The Democratic Upper West Side pol has been routinely using the snide nickname to gossip and complain about Brewer behind her back for years, according to former Rosenthal staffers and emails obtained by the Post.

[…]

In one email from Rosenthal’s private Gmail account, the assemblywoman complains that the New York Times “Mentions the hag in the article but not me!!!” A few months later, she asked whether Brewer was going to a press conference: “Ugh. When, where, with the hag?”

In another email, she mocked Brewer’s “shameless pandering” to a state senator and wondered if “the hag” would attend an event where Rosenthal was being honored the next day.

Listen, I’m no one to castigate others for their language. I’ve been known to use a raunchy turn of phrase or twelve, and I admit to having sent a spray of coffee at my monitor when I first heard “Fauxcahontas” used in reference to Elizabeth Warren.

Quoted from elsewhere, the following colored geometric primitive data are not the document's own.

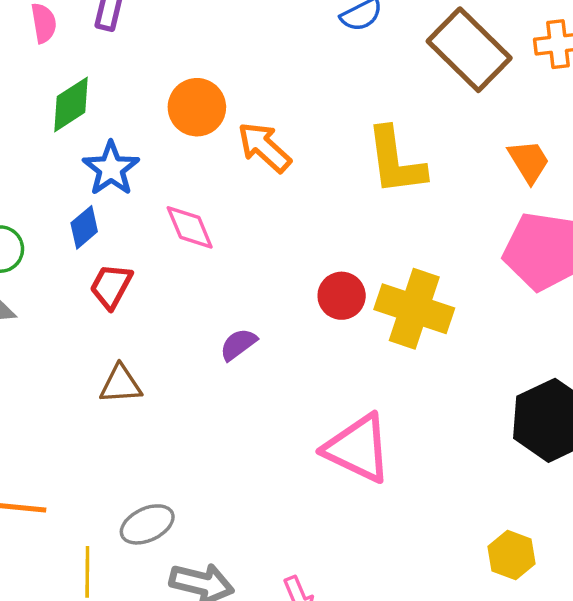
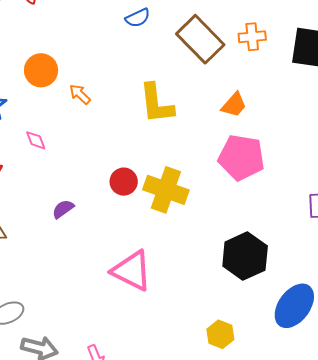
orange arrow: (264, 147) -> (80, 94), size x0.7
orange trapezoid: (529, 161) -> (234, 105), turned 72
pink diamond: (190, 227) -> (36, 140), size x0.7

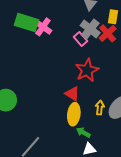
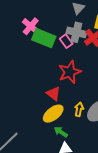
green rectangle: (27, 22) -> (44, 38), moved
gray cross: (90, 29) -> (76, 32), turned -30
yellow ellipse: (74, 114) -> (53, 114), turned 40

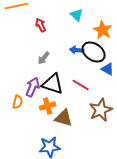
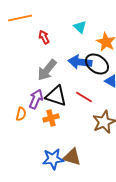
blue arrow: (77, 50) -> (80, 62), size x1.6
gray arrow: (44, 58) -> (47, 70), size x1.6
brown triangle: (64, 118) -> (72, 157), moved

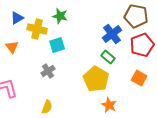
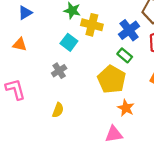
yellow cross: (37, 29) -> (92, 25), moved
cyan square: (57, 45) -> (69, 42), turned -35
orange triangle: (12, 47) -> (20, 44), turned -40

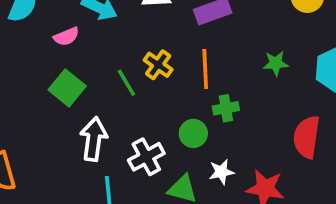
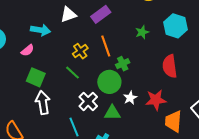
yellow cross: (158, 65) -> (80, 51), turned 35
green line: (126, 83) -> (72, 73), moved
green circle: (193, 133) -> (109, 82), size x1.5
white arrow: (94, 139) -> (43, 103), moved

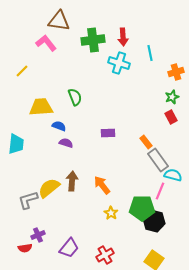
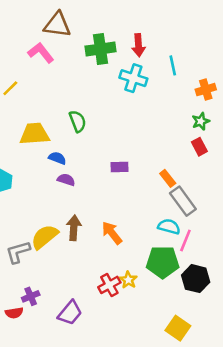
cyan semicircle: (173, 175) -> (169, 227), moved
yellow star: (111, 213) -> (128, 280), moved
black hexagon: (154, 221) -> (196, 279), moved
red cross: (105, 255) -> (109, 285), moved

But the namecalling continues unabated, and what was funny the first couple of times (Crooked Hillary, Fauxcahontas, etc.) has gotten old after a couple of years, especially when the RNC trots out the invective again after Warren was notably absent from the National Congress of American Indians Tribal Summit in Washington this year.

It may be playful and pithy, but as a voter, I’m tired of it, and I’d like to more substance and less stupid in political discourse, especially as we approach the 2018 mid-terms. My kids are grown and gone from the house, ferpetessake! I don’t need to be listening to puerile bickering from the nation’s leaders too!

Hell, even I don’t always lob the F-grenade! What can be an appropriate and effective tool becomes unwieldy, immature, and simply irritating when used all the time, which is why I also try to get creative with my insults. And frankly, it’s not always appropriate and it gets tiresome after a while – especially when the current POTUS and the former VPOTUS are acting like screaming toddlers.

Additionally, much like I privately giggle and munch on metaphorical popcorn when liberals eat their own, don’t think for a moment that the Democrats aren’t pointing and laughing every time GOP candidates begin to insult one another and exploiting any weak spots they can find!

It’s time for the GOP politicians to come together as a party, stop frivolously attacking one another with childish epithets, and focus on defeating the real adversary.

Written by

Marta Hernandez is an immigrant, writer, editor, science fiction fan (especially military sci-fi), and a lover of freedom, her children, her husband and her pets. She loves to shoot, and range time is sacred, as is her hiking obsession, especially if we’re talking the European Alps. She is an avid caffeine and TWD addict, and wants to own otters, sloths, wallabies, koalas, and wombats when she grows up.

2 Comments
  • GWB says:

    It’s time for the GOP politicians to come together as a party, stop frivolously attacking one another with childish epithets, and focus on defeating the real adversary.
    Well, honestly, no. I don’t want them coming together as a party, because that’s how we get continual compromise that always – ALWAYS – moves the Overton Window to the left. The Republican party is full of big government political class technocrats whose only difference from the Democrats is in how efficiently they want the technocrats to run that government.

    I would love to see decorous, mature, patriotic conservatives holding office, holding gov’t to its constitutional responsibilities and limits. But that ain’t happening, and we will have to go through the bloodbath (at least metaphorically) before we can return to any sort of that ideal.

    When the political class spends decades bullying the ‘right’ in America, you can expect this sort of response eventually. The political class is fortunate that we haven’t resorted to the tactics of our Founding Fathers yet (who, btw, were pretty cutting and vicious themselves, in the political arena), and started simply decorating the lamp posts and cherry trees in Washington DC.

  • Doug Purdie says:

    Kudos for the simily “cavernous as Stormy Daniels’ hoohah”. It made my day.